> WORK INSTRUCTIONS
Copy each line below word for word and drop every image.

> DATASET EXCERPT
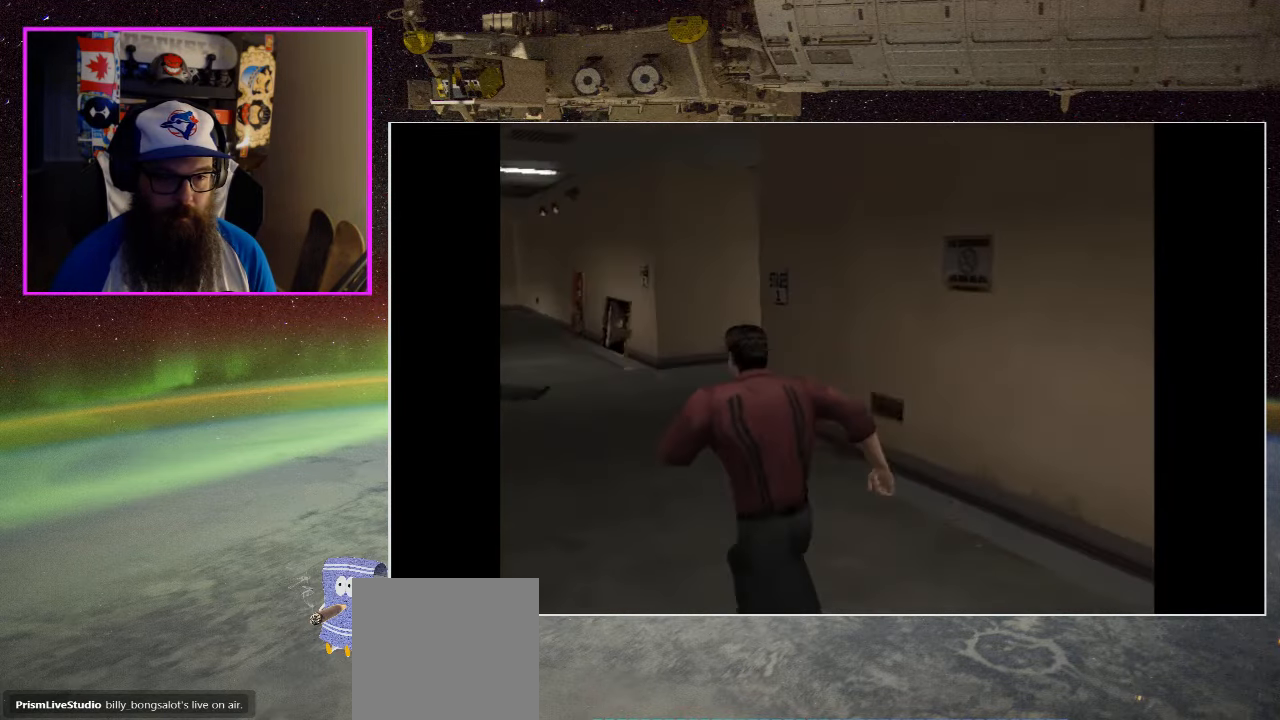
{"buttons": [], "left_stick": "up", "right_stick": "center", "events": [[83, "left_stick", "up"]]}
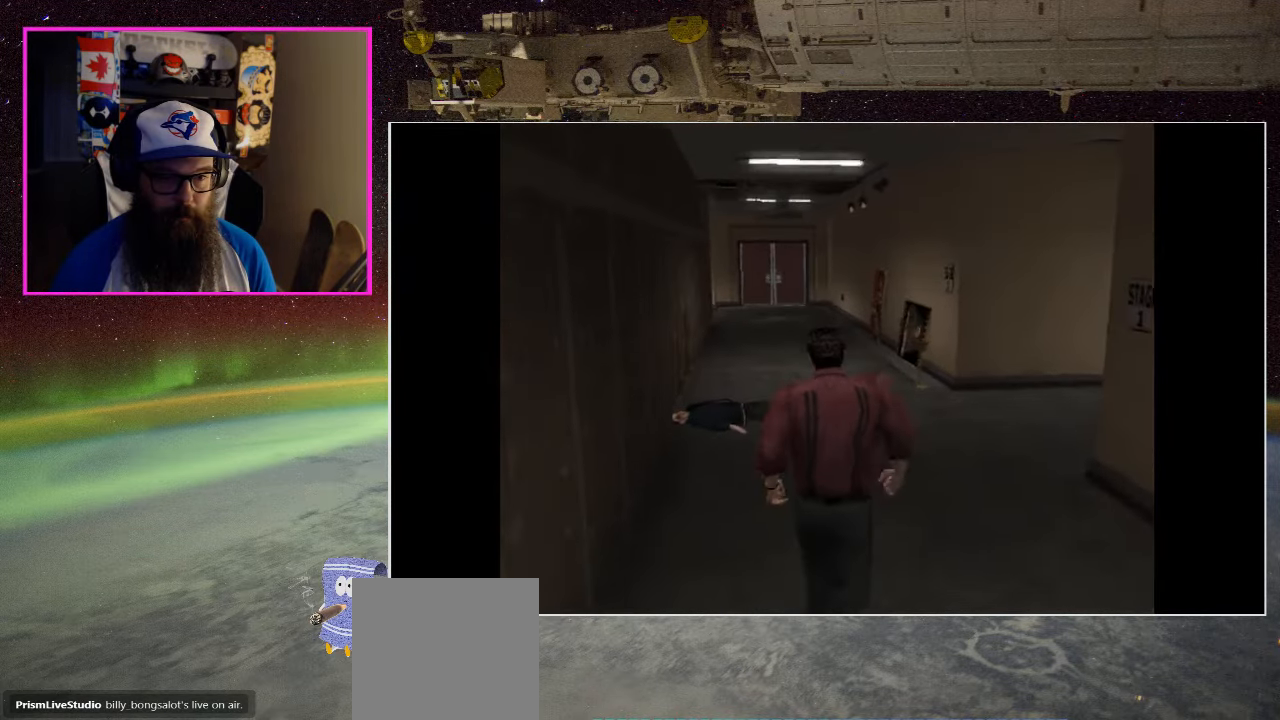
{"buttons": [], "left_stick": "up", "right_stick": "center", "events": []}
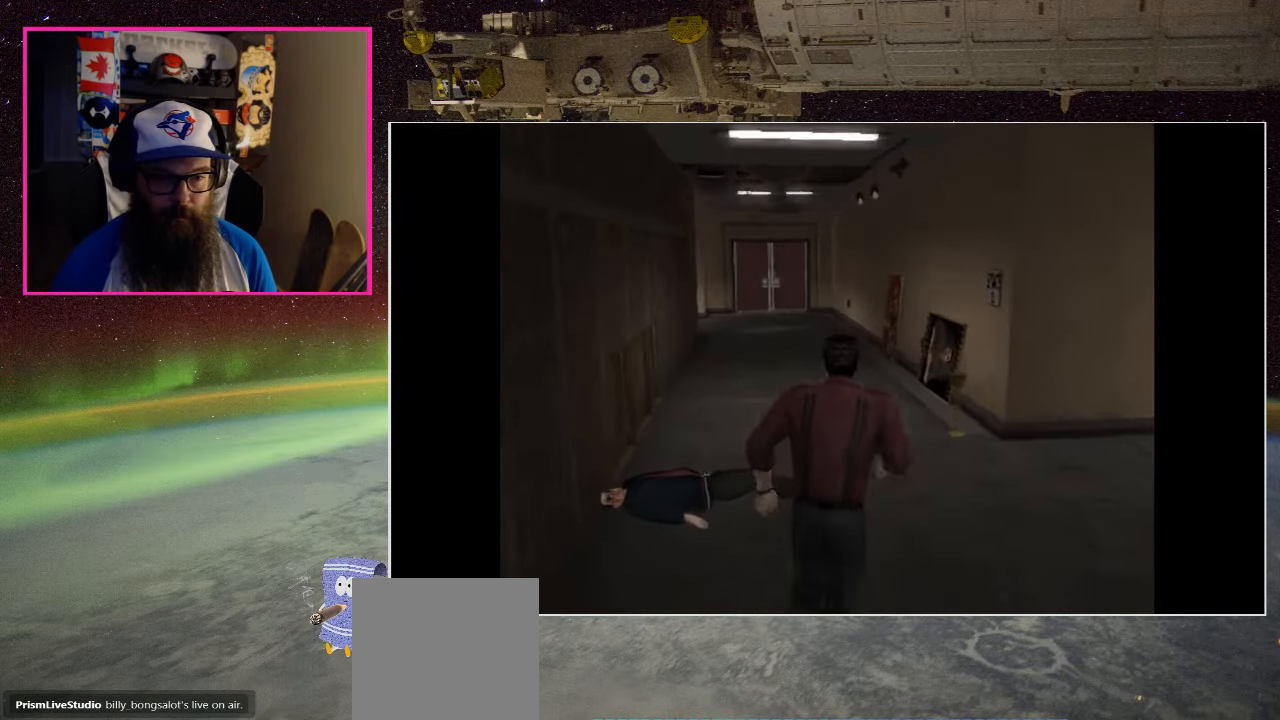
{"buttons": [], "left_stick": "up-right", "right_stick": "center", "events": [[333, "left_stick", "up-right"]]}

> OUTPUT FOR THIS TASK
{"buttons": [], "left_stick": "up", "right_stick": "center", "events": [[83, "left_stick", "up"]]}
{"buttons": [], "left_stick": "up", "right_stick": "center", "events": []}
{"buttons": [], "left_stick": "up-right", "right_stick": "center", "events": [[333, "left_stick", "up-right"]]}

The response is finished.